▸ Aim of the task:
If a line in the listing includes the word "reactivos", copy it out.

Provided material below:

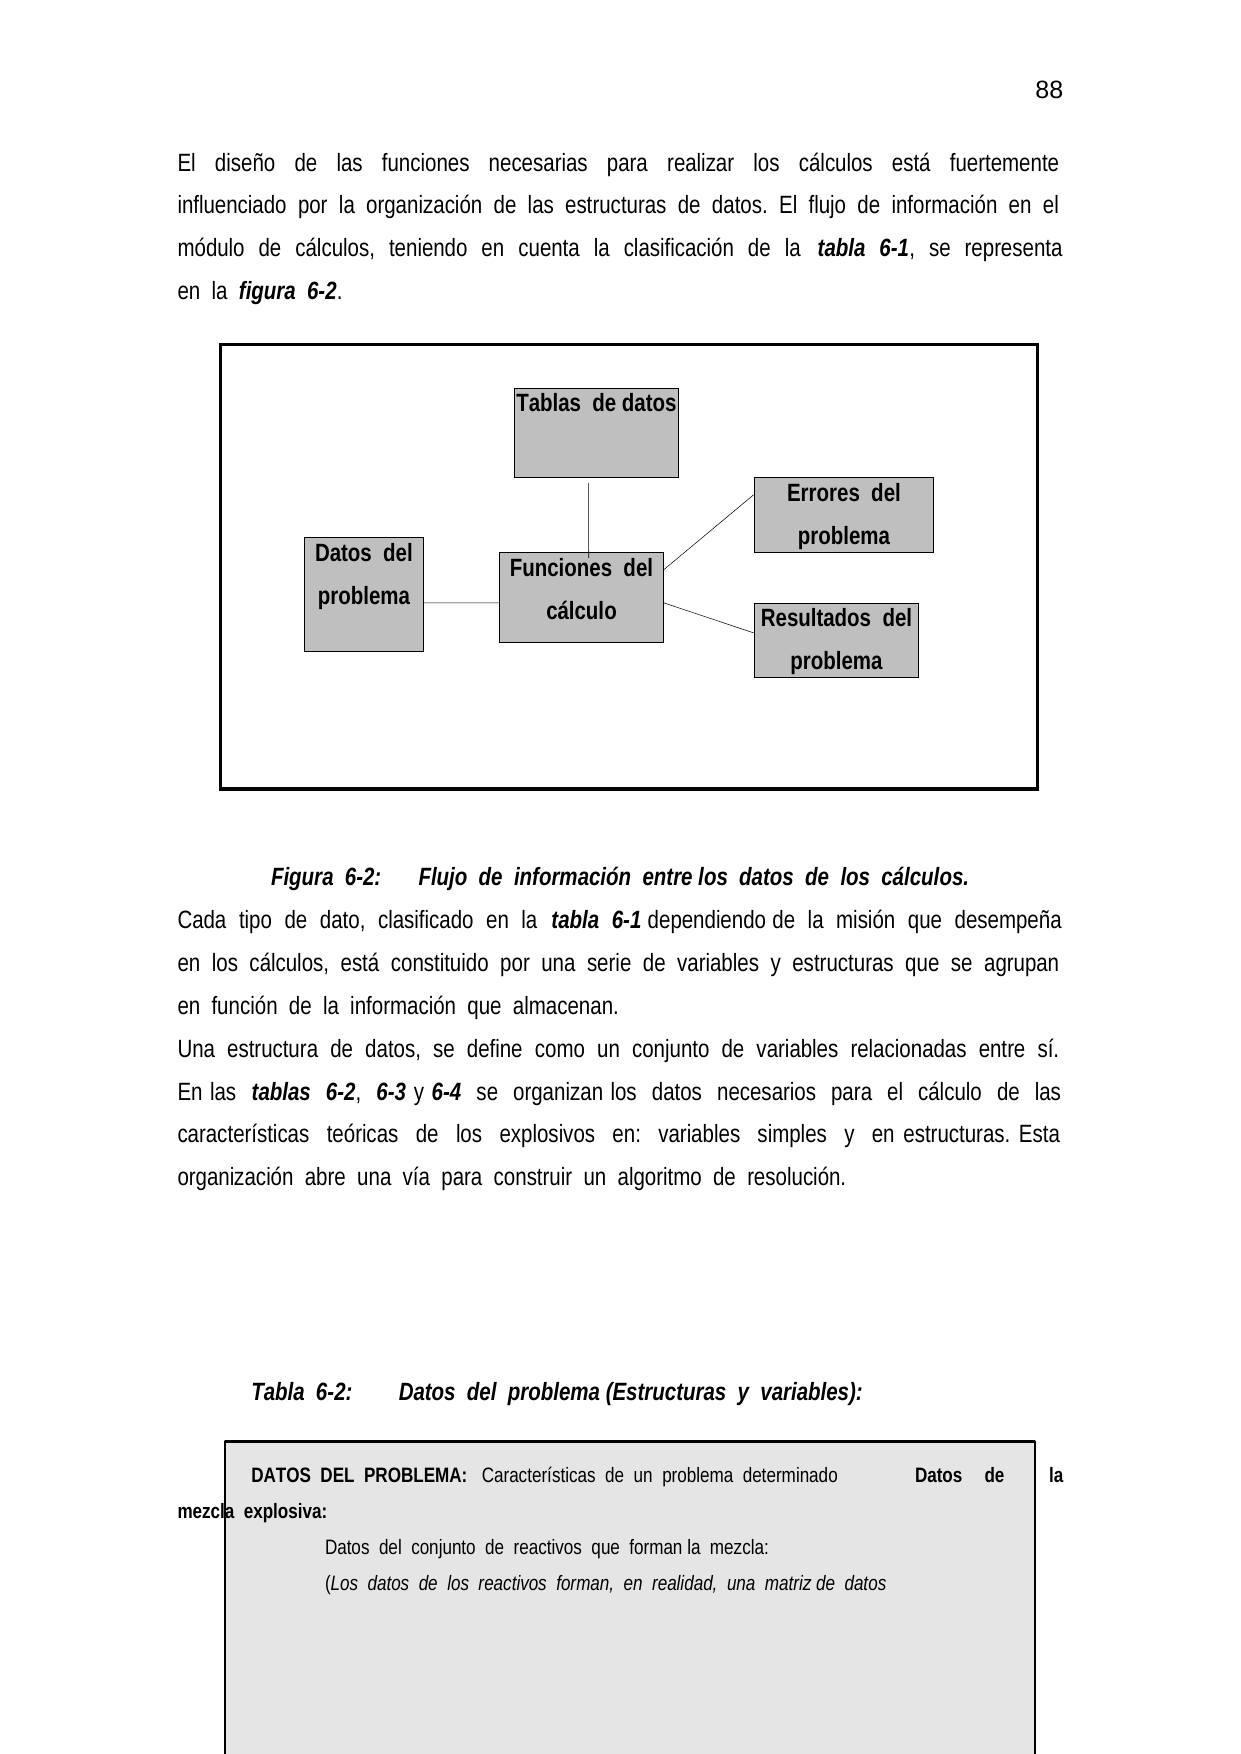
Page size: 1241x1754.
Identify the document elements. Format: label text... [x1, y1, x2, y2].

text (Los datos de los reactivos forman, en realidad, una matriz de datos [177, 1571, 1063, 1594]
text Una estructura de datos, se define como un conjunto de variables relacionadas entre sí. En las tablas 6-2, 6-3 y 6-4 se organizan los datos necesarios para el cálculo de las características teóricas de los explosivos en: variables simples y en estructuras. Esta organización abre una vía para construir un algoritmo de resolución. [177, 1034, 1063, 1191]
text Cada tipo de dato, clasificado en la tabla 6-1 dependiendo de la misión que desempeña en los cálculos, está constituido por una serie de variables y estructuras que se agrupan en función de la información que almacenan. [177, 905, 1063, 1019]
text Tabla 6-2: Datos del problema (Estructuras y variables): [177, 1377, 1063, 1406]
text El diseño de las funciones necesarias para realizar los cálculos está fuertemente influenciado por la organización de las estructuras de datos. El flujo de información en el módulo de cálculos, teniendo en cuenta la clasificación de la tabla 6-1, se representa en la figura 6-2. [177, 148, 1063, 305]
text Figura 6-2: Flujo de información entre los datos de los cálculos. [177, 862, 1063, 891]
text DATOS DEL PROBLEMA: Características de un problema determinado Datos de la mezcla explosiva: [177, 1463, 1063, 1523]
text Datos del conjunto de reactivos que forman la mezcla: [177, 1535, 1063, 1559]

End of Provided material.

▸ Written answer:
text (Los datos de los reactivos forman, en realidad, una matriz de datos [177, 1571, 1063, 1594]
text Datos del conjunto de reactivos que forman la mezcla: [177, 1535, 1063, 1559]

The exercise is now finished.